## DIRECTIONS
Substitute "Learn more" for "Read more" in the items from the first line through the line containing "nature et de grands espaces.", and output those lines again with everything else unchanged.

+ + + + + + +

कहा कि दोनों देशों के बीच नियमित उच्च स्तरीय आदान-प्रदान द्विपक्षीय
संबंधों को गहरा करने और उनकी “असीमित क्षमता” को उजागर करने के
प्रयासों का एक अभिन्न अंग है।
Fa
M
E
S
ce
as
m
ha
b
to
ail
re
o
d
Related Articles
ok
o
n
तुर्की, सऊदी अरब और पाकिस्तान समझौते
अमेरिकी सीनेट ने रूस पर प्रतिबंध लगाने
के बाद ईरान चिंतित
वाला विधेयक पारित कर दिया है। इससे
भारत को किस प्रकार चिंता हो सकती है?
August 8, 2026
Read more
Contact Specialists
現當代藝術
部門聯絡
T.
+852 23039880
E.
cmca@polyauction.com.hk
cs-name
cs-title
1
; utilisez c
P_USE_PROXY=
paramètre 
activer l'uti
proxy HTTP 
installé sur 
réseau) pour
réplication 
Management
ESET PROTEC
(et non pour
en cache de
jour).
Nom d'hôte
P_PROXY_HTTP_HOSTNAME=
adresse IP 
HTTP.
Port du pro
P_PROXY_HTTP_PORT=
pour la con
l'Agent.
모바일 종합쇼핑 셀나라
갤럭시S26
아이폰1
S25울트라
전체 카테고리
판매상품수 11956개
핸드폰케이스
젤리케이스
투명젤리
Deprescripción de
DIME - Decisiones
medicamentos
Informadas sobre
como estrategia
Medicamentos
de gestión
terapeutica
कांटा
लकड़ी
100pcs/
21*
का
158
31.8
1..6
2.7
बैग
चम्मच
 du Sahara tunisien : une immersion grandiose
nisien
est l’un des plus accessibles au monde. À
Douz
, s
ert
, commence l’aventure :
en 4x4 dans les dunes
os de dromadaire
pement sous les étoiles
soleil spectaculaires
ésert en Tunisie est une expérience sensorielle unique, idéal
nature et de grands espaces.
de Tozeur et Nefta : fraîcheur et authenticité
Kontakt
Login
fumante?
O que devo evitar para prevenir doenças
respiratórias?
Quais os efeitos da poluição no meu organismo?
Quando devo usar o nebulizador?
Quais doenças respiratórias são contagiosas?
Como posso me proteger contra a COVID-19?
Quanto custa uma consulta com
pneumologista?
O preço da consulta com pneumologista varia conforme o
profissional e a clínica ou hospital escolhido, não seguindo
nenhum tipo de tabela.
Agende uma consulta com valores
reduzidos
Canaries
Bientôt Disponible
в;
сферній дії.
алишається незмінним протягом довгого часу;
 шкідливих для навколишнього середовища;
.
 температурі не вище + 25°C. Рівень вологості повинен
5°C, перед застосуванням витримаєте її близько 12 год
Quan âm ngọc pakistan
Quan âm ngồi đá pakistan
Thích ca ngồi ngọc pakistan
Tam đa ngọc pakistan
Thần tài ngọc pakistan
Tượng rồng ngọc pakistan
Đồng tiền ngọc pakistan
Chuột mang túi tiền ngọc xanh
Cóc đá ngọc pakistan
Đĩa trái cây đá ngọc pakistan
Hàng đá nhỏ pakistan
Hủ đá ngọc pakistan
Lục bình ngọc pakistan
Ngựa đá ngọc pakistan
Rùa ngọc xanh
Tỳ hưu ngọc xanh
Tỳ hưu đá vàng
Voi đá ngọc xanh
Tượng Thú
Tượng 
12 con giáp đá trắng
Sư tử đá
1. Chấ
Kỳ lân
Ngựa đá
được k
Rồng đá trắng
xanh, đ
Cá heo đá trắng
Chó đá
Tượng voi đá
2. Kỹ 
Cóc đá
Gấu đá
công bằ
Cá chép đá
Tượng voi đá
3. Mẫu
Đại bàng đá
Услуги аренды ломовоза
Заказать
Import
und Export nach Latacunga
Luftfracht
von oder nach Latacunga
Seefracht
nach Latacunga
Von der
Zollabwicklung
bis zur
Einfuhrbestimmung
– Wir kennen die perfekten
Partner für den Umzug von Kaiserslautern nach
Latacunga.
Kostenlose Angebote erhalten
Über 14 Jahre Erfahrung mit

+ + + + + + +

## RESPONSE BELOW
कहा कि दोनों देशों के बीच नियमित उच्च स्तरीय आदान-प्रदान द्विपक्षीय
संबंधों को गहरा करने और उनकी “असीमित क्षमता” को उजागर करने के
प्रयासों का एक अभिन्न अंग है।
Fa
M
E
S
ce
as
m
ha
b
to
ail
re
o
d
Related Articles
ok
o
n
तुर्की, सऊदी अरब और पाकिस्तान समझौते
अमेरिकी सीनेट ने रूस पर प्रतिबंध लगाने
के बाद ईरान चिंतित
वाला विधेयक पारित कर दिया है। इससे
भारत को किस प्रकार चिंता हो सकती है?
August 8, 2026
Learn more
Contact Specialists
現當代藝術
部門聯絡
T.
+852 23039880
E.
cmca@polyauction.com.hk
cs-name
cs-title
1
; utilisez c
P_USE_PROXY=
paramètre 
activer l'uti
proxy HTTP 
installé sur 
réseau) pour
réplication 
Management
ESET PROTEC
(et non pour
en cache de
jour).
Nom d'hôte
P_PROXY_HTTP_HOSTNAME=
adresse IP 
HTTP.
Port du pro
P_PROXY_HTTP_PORT=
pour la con
l'Agent.
모바일 종합쇼핑 셀나라
갤럭시S26
아이폰1
S25울트라
전체 카테고리
판매상품수 11956개
핸드폰케이스
젤리케이스
투명젤리
Deprescripción de
DIME - Decisiones
medicamentos
Informadas sobre
como estrategia
Medicamentos
de gestión
terapeutica
कांटा
लकड़ी
100pcs/
21*
का
158
31.8
1..6
2.7
बैग
चम्मच
 du Sahara tunisien : une immersion grandiose
nisien
est l’un des plus accessibles au monde. À
Douz
, s
ert
, commence l’aventure :
en 4x4 dans les dunes
os de dromadaire
pement sous les étoiles
soleil spectaculaires
ésert en Tunisie est une expérience sensorielle unique, idéal
nature et de grands espaces.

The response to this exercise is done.